Moreover, the rapid development of legal technologies (LegalTech), powered with AI, has already caused and continues to drive market shocks to the legal profession. Ribstein argued that these challenges would result in the death of the big law business model. Boston Consulting Group and Bucerius suggested that the business of law will require fewer general support staff members, junior lawyers, and generalists—and more legal technicians and project managers. Susskind and Susskind also argued that the introduction of AI means that fewer people will be required to do less skilled, routine work, thus resulting in technological unemployment of lawyers. Kerikmae agreed that the business model of many law firms will face a considerable paradigm change since the work provided by law firms in the form of billable hours, in fact, largely consists of services that do not require superior legal education, but involve mere data processing, and thus they may be performed by means of legal technology. Clearly there is a high risk that lawyers with higher education are and will be continuously replaced by cheaper and faster technological solutions.

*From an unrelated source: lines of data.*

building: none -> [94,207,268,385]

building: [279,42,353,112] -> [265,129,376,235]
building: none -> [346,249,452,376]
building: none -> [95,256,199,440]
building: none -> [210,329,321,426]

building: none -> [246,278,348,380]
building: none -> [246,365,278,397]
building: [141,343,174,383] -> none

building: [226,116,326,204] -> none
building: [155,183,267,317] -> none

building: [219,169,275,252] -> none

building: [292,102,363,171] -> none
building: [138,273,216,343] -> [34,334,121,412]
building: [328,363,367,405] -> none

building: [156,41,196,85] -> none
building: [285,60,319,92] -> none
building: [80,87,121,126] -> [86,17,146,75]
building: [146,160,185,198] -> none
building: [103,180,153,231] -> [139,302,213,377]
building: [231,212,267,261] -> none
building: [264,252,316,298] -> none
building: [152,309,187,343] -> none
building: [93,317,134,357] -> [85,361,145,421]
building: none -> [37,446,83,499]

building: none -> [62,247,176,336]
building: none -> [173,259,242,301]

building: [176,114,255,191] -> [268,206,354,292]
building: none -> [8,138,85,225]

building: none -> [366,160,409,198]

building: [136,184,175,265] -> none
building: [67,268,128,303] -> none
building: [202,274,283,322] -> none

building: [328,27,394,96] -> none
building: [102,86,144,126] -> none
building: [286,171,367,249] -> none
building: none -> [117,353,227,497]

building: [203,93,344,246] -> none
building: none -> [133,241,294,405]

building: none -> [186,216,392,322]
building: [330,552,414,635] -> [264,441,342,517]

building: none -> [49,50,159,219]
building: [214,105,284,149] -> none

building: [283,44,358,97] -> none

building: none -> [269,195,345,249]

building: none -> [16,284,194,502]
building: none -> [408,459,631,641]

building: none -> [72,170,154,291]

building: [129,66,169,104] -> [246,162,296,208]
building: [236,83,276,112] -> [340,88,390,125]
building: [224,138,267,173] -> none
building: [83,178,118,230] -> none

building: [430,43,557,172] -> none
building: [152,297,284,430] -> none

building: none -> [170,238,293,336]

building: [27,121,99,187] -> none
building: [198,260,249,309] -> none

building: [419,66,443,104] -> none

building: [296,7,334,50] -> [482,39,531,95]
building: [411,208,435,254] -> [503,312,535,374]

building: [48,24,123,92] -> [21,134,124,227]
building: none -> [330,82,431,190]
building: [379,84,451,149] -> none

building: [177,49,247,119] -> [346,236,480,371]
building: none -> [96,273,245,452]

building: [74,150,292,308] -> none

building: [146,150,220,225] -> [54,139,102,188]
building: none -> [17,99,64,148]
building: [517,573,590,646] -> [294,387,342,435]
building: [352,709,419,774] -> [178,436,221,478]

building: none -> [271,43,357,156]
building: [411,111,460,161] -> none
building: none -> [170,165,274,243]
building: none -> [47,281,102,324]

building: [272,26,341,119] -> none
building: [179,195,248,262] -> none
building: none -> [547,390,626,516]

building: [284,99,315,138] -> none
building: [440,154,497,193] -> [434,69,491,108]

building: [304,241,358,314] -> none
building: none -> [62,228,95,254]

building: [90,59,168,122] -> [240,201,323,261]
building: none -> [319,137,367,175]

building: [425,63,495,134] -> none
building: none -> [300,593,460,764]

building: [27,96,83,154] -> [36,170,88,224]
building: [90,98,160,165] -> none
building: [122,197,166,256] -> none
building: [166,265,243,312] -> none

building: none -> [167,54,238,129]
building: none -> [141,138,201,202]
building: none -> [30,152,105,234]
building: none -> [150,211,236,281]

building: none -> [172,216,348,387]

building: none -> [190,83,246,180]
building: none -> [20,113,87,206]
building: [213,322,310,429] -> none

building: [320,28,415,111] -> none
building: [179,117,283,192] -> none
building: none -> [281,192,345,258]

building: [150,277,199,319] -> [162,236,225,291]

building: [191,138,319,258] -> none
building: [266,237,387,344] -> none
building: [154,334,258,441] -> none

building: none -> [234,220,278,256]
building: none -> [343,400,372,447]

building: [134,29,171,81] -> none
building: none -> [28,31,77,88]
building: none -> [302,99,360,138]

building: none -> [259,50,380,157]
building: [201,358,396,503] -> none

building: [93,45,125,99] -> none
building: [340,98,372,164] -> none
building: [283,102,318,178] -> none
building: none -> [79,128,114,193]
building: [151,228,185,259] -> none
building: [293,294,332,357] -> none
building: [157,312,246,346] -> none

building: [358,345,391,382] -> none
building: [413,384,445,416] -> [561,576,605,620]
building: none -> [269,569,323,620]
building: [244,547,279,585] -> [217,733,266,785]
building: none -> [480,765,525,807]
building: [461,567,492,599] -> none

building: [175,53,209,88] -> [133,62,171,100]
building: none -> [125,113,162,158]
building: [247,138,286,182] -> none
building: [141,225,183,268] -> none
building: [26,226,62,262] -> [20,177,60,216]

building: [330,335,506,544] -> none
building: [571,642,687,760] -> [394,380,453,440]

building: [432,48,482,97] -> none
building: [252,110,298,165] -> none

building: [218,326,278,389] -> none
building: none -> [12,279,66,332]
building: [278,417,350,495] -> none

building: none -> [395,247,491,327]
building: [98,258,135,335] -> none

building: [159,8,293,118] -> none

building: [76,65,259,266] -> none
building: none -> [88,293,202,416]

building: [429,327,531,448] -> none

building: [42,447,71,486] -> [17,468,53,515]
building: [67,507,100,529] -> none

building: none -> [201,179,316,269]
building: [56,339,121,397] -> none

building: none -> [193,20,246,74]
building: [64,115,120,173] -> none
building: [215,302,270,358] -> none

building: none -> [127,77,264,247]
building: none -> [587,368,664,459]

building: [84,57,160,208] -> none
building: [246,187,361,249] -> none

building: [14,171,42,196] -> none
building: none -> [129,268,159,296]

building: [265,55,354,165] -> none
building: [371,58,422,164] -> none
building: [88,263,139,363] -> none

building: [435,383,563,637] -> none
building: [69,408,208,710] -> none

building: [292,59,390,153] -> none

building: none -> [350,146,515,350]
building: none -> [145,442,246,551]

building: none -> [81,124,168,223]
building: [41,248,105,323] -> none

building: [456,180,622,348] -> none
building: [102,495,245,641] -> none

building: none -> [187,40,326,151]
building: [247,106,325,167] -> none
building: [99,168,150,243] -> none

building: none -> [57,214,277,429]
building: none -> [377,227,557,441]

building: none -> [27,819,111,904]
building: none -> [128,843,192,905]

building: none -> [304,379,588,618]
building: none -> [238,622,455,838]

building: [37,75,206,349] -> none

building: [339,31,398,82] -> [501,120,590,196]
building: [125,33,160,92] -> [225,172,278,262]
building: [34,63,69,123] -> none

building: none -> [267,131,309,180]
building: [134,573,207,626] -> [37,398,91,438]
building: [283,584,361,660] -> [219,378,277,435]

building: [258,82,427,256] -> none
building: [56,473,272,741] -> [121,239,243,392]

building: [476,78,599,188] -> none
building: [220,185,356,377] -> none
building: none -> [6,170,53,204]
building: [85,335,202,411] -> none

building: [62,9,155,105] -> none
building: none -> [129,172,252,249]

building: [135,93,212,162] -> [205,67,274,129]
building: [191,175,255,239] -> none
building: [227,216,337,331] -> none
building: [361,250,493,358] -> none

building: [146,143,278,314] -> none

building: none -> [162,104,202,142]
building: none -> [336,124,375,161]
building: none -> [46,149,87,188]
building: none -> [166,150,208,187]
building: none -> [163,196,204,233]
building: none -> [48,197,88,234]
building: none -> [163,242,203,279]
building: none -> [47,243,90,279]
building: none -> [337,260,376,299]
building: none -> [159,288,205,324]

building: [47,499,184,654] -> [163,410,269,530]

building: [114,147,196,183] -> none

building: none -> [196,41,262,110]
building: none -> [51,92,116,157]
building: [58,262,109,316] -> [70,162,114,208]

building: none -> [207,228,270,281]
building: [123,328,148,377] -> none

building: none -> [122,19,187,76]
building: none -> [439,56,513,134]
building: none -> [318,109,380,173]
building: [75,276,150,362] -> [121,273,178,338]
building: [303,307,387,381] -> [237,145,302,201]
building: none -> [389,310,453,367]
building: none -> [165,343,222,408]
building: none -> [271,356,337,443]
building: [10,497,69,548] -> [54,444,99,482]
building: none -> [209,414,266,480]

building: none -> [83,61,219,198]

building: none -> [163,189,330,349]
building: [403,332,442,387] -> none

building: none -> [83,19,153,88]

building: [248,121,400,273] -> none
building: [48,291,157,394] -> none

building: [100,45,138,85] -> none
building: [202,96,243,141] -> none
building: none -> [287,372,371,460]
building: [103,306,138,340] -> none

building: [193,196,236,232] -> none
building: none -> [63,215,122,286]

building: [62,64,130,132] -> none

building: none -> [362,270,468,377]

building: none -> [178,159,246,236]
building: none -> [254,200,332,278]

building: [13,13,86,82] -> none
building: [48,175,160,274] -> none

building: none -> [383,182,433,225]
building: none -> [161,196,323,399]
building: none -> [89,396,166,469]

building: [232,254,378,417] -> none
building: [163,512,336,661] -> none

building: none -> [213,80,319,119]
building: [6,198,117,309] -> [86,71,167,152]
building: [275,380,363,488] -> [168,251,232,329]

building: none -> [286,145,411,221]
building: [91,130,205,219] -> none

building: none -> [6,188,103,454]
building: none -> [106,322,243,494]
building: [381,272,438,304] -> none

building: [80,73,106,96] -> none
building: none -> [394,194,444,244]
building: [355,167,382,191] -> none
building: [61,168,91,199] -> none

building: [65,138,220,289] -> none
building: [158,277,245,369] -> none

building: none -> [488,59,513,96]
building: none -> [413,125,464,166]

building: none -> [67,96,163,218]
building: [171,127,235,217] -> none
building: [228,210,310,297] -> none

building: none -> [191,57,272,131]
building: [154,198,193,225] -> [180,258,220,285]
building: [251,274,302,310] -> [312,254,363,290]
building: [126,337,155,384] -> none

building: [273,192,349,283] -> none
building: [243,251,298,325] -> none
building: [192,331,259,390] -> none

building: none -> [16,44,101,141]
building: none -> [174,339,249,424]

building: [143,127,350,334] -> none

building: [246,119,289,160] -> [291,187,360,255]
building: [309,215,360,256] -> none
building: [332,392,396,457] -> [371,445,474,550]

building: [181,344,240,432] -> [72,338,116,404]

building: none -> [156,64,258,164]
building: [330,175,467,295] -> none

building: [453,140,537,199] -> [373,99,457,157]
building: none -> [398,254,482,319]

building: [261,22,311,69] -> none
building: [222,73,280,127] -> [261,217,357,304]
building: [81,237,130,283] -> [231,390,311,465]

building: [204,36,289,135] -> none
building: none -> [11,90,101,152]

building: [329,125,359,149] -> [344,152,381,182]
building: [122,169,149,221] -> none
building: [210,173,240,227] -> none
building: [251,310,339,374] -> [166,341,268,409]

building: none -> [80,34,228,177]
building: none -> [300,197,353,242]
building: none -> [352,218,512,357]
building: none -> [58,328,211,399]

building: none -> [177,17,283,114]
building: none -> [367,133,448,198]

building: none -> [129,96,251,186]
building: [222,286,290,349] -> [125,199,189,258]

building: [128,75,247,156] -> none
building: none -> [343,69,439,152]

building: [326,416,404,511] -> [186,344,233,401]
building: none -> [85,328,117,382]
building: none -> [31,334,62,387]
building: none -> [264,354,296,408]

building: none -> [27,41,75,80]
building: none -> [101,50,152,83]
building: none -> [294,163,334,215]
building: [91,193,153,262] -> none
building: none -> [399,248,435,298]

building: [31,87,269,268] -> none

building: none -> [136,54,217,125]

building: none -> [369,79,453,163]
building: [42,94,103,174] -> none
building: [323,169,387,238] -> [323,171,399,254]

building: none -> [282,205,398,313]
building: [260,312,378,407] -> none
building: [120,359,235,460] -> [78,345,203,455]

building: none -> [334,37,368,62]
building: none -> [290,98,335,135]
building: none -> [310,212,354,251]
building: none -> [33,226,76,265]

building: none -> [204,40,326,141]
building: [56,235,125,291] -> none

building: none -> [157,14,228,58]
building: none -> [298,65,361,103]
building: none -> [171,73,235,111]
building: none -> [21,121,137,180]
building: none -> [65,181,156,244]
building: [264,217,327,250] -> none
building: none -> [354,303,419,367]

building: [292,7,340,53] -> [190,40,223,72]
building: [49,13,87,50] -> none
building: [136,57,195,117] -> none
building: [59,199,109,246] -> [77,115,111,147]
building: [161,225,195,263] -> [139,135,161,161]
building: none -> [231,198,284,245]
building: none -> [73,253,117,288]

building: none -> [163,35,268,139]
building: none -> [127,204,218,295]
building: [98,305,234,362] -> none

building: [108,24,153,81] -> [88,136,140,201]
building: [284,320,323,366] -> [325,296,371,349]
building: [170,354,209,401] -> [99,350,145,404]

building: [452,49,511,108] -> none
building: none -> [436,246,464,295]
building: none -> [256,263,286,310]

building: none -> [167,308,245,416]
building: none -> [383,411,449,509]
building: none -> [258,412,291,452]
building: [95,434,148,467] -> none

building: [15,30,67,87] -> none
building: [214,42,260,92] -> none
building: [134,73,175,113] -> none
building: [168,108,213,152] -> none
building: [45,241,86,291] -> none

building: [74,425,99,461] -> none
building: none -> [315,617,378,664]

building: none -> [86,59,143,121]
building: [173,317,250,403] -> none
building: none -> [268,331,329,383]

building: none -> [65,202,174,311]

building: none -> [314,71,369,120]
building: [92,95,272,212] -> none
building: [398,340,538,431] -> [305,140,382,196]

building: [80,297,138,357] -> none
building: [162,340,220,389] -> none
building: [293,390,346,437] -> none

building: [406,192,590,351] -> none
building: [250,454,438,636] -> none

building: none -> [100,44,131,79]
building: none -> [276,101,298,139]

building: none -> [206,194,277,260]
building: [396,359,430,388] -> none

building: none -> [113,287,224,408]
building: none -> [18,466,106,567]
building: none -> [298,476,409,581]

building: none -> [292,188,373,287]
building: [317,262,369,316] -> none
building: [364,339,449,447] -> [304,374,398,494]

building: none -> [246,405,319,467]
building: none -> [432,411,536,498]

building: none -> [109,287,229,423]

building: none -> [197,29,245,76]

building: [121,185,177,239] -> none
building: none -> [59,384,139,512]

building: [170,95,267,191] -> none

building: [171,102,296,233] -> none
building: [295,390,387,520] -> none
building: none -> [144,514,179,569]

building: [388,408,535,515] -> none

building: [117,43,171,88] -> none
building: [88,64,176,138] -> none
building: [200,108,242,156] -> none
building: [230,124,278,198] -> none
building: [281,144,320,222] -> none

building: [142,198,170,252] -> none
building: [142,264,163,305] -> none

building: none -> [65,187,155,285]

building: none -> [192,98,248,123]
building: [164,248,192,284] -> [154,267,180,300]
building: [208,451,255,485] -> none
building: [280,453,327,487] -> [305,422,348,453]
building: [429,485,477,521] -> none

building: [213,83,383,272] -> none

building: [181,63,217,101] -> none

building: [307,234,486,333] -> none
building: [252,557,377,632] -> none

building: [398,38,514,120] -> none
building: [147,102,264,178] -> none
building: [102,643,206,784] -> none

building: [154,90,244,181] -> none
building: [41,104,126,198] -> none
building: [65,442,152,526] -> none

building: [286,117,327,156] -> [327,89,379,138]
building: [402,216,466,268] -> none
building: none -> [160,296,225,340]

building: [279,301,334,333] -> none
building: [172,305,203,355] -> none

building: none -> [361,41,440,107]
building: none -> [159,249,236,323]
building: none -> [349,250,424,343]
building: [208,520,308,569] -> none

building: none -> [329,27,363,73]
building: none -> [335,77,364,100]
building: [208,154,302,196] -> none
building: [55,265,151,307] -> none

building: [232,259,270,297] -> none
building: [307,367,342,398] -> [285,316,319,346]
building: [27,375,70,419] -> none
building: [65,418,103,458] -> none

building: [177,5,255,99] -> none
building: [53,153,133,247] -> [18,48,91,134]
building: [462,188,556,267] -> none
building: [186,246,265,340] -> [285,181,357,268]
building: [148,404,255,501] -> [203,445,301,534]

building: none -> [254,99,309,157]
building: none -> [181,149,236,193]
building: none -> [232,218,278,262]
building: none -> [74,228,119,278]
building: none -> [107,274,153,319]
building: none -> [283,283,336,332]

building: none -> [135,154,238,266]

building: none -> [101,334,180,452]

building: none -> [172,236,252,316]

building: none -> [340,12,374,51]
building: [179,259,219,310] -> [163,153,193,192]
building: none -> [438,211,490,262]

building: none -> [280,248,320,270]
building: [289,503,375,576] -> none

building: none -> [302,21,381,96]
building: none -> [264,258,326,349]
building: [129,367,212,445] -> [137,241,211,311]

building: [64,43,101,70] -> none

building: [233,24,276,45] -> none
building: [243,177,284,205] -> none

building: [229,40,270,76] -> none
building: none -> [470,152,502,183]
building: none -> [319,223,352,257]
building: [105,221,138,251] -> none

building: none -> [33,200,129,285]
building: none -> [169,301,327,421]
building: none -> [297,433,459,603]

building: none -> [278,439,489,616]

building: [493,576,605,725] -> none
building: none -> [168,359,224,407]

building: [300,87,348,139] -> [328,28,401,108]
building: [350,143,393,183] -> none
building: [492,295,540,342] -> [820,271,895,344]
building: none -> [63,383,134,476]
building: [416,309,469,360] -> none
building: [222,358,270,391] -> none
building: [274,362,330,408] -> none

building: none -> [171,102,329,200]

To turn the risks of developments in law and legal practice to opportunities, there is a growing demand for a new generation of lawyers with interdisciplinary Law & Tech training, and for the new generation hybrid professions—legal technologists and legal project managers, to name just a few. Having said this, the future of the legal profession requires rethinking the form and content of legal education. The unpredictable, but certainly significant, impact that new technologies will have on law and society raises the question to what extent new technologies should be integrated into legal studies and whether higher education institutions, or even the state, incur an obligation to digitize the legal curriculum. Therefore, issues of identification of the gaps in current legal education, methods of infusion of technology-related outcomes throughout the curriculum, exposure of the best practices and optimal architecture of Law & Tech study programs, among others form an important interdisciplinary research agenda for the future of legal education and the legal profession. However, within this research field, there is a lack of both legal reasoning to support such changes and systematic research on the state of the curriculums of Law & Tech studies offered by the leading universities.

Recognizing these challenges, in this article, we contribute to the scientific discussion on how emerging technologies should shape legal studies. For this purpose, our general aim herein is to formulate a theoretical justification for the legal duty to adapt the legal education curriculum to a technology-driven future and to expose the existing state of the legal education curriculums in the world’s best universities.

Accordingly, first part of this article addresses the policy and legal requirements for the content of education, arguing that there is a legal duty to change legal studies curriculums through the lens of the future of work, in general, and the right to education, in specific. The second part addresses the methodological issues of the systematic review of Law & Tech master’s programs in the world’s best universities, providing a description of the materials, methods, and results of such an inquiry. The third part of this article provides a discussion on the state of the legal education curriculum and its compatibility with future of work and right to education arguments. This article concludes with the warning that deeply embedded conservatism in legal education might be violating the rights of future lawyers, and accordingly, it provides a call for immediate action.